Fang, Y. - Presenter, University of Chicago
Han, E., The University of Chicago
Jiang, Y., Stanford University
Lin, Y., University of Chicago
Xiao, X., Brookhaven National Laboratory
Wang, J., Argonne National Laboratory
Jaeger, H. M., The University of Chicago
Tian, B., University of Chicago
Living tissues are an integrated, multi-scale architecture consisting of dense cell ensembles and extracellular matrices (ECM) that cooperatively enable the excellent mechanical properties and dynamic responsiveness. One key challenge in creating tissue-like materials is to identify cell-like building blocks that can synergistically respond to external stress with existing ECM-like polymer platforms. Here, we designed a granular material-enabled hybrid gel, featuring cell-like starch granules embedded in ECM-like synthetic hydrogel matrices that readily displayed dynamic reconfigurable effects upon mechanical training.
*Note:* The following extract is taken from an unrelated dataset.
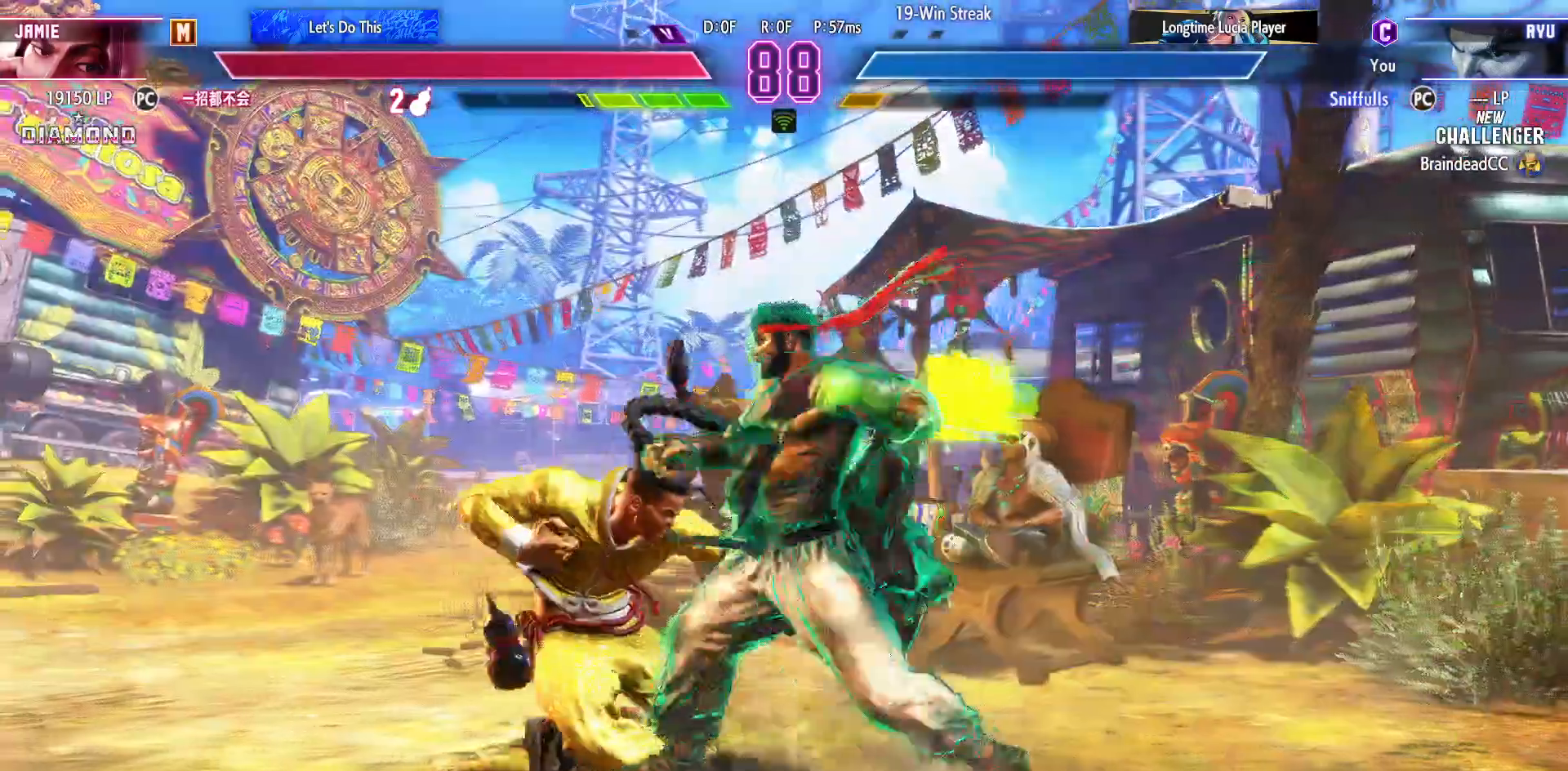
{"buttons": ["DPAD_DOWN"], "events": [[17, "DPAD_DOWN", "down"]]}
Multi-scale and in-situ characterizations reveal that the unique combination between microscopic (chemical bonding) and mesoscopic (physical friction) interactions from starch granules cooperatively give rise to the tissue-like properties, such as dynamic responsiveness, strain-stiffening, and self-healability. Our results suggest that granular materials, a largely ignored component for biomimetics, can be critical in enabling dynamic behaviors in artificial materials and even future adaptive and active metamaterials.